Install a Heated Wood Floor
Here’s an efficient system for heating new oak flooring.
By Rob Robillard
Installing an electric floor heating system under a hardwood floor is a great way to add warmth and comfort to any room. It’s also a fairly simple process because there are no vents, ducts, pipes or radiators involved.
I like using electric radiant heat because, simply put, it heats really well. A radiant heat system heats the entire room from the floor up, resulting in heat that is consistent throughout the room. The heat produced by the system also reduces humidity and draftiness, which results in fewer dust mites and allergens in the air.
Electric Radiant Heat Solves Remodeling Problems
On one recent remodel, I was updating an unheated four-season porch with three exterior walls, a roof above, and a crawlspace beneath. The client had their HVAC contractor try to access the porch for heat, but all they were able to do was split an existing heating duct to get some heat into the porch. Unfortunately this was not enough, and the porch was still cold. They turned to me for help.
We chose to use the Warmup Inc. “Loose Wire Heating System” (NADWS) paired with the company’s new programmable 4iE thermostat. Using the Warmup system, we were able to offer our clients the ability to continue their hardwood flooring into the adjacent porch, and add heating comfort. The result was a luxurious warm floor, and the benefit of a maintenance-free heating system completely hidden under the hardwoods.
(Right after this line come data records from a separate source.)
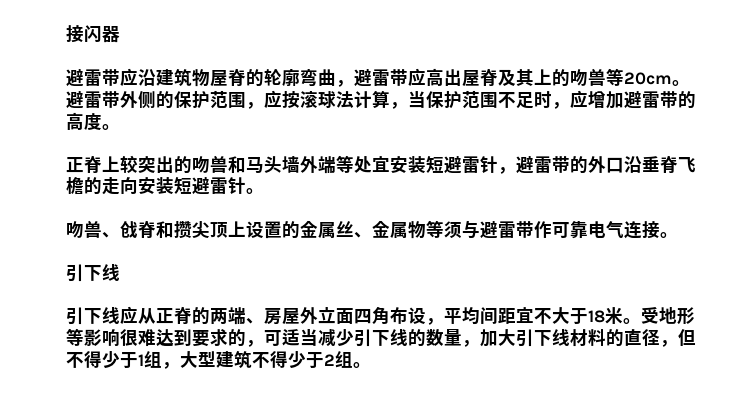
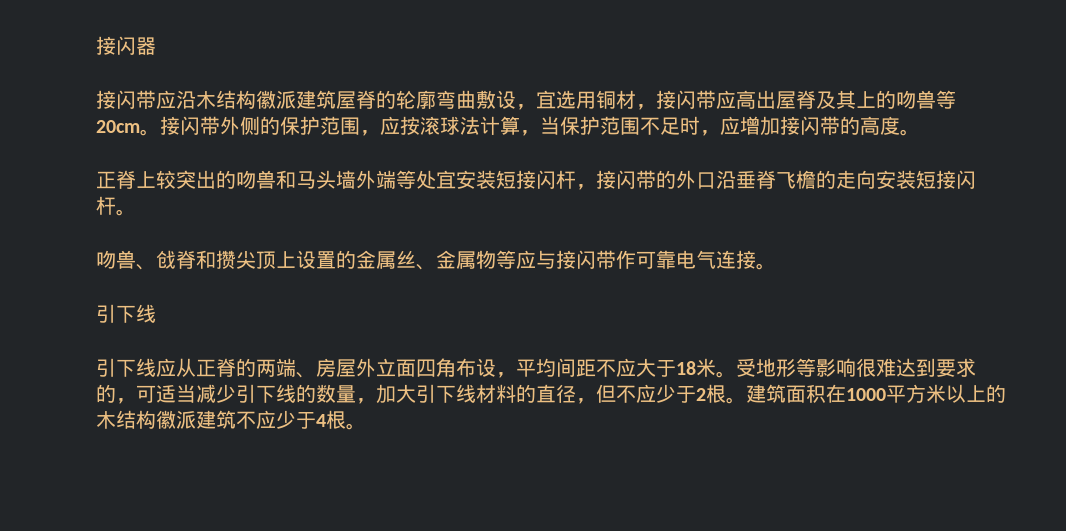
[66,68,390,87] 避雷带应沿建筑物屋脊的轮廓弯曲，避雷 -> [96,90,696,110] 接闪带应沿木结构徽派建筑屋脊的轮廓弯曲敷设，宜选用铜材，接闪
[66,91,102,109] 避雷 -> [160,116,200,135] 接闪
[624,91,660,109] 避雷 -> [780,116,820,135] 接闪
[444,156,552,174] 避雷针，避雷 -> [516,170,636,190] 接闪杆，接闪
[192,177,246,195] 避雷针 -> [936,170,976,189] [96,196,116,215] 接闪杆
[444,220,516,239] 须与避雷 -> [516,250,596,269] 应与接闪
[516,307,552,324] 宜不 -> [596,358,636,377] 不应
[84,350,353,369] 得少于1组，大型建筑不得少于2组 -> [636,384,1006,404] [96,410,346,429] 应少于2根。建筑面积在1000平方米以上的木结构徽派建筑不应少于4根

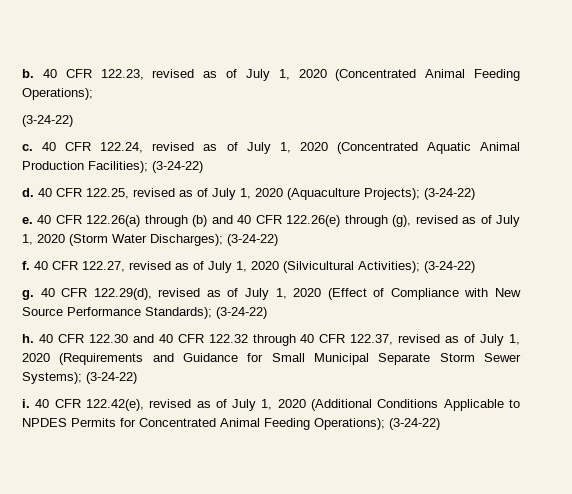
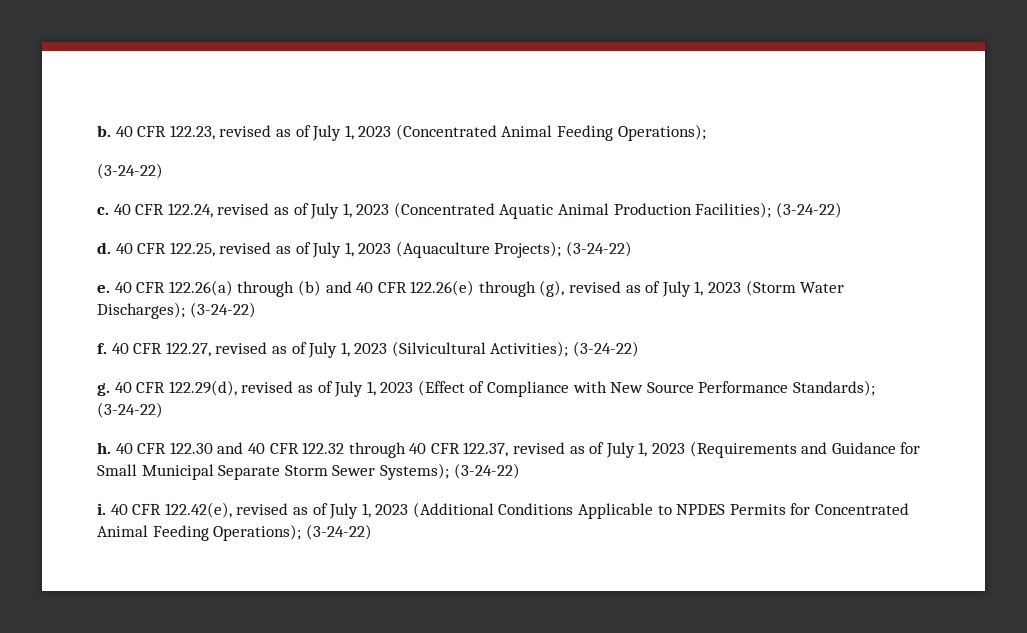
[298,69,327,78] 2020 -> [358,126,392,137] 2023
[299,142,328,151] 2020 -> [356,204,390,215] 2023
[255,188,283,197] 2020 -> [358,243,392,254] 2023
[37,234,65,243] 2020 -> [708,282,742,293] 2023
[251,261,279,270] 2020 -> [354,343,388,354] 2023
[293,288,322,297] 2020 -> [380,382,414,393] 2023
[22,353,50,362] 2020 -> [652,443,686,454] 2023
[277,399,306,408] 2020 -> [375,504,409,515] 2023

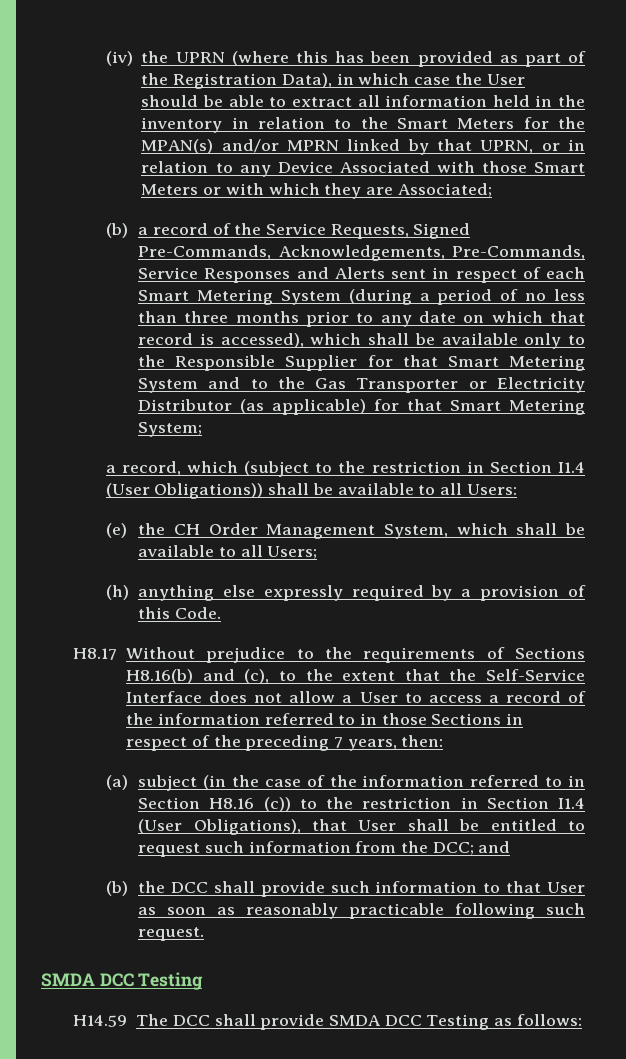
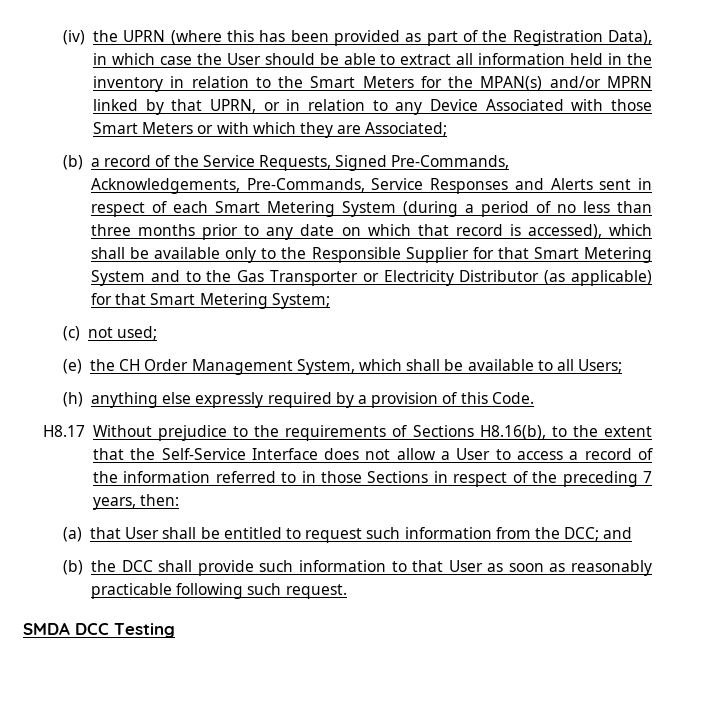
[105,461,585,477] [105,483,517,499] a record, which (subject to the restriction in Section I1.4 (User Obligations)) shall be available to all Users: -> [63,326,158,341] (c) not used;
[126,669,270,684] H8.16(b) and (c), -> [479,425,546,440] H8.16(b),
[138,775,585,791] [138,797,585,812] [138,819,301,835] subject (in the case of the information referred to in Section H8.16 (c)) to the restriction in Section I1.4 (User Obligations), -> (83, 534) none
[73,1014,582,1030] // H14.59 The DCC shall provide SMDA DCC Testing as follows: -> (175, 630) none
Moisture and Temperature: Common Misconceptions
Radiant heat, whether water-based or electric, does not affect wood floors. Only moisture can negatively impact wood and cause it to contract, resulting in floor cracks. Temperature has little impact on wood floors; it is therefore completely safe to use radiant heat with wood.
It is common to confuse the effects of moisture and temperature on wood. Temperature only has an impact at very high levels, while even moderate amounts of moisture can hurt a wood floor.
Controlling Crawlspace Moisture Issues
Because the porch was built over a dirt floor and adding a concrete subfloor was not in the budget, we knew we would have to control for moisture. So the first thing we did was close the crawlspace vents and apply closed-cell spray to the underside of the floor system.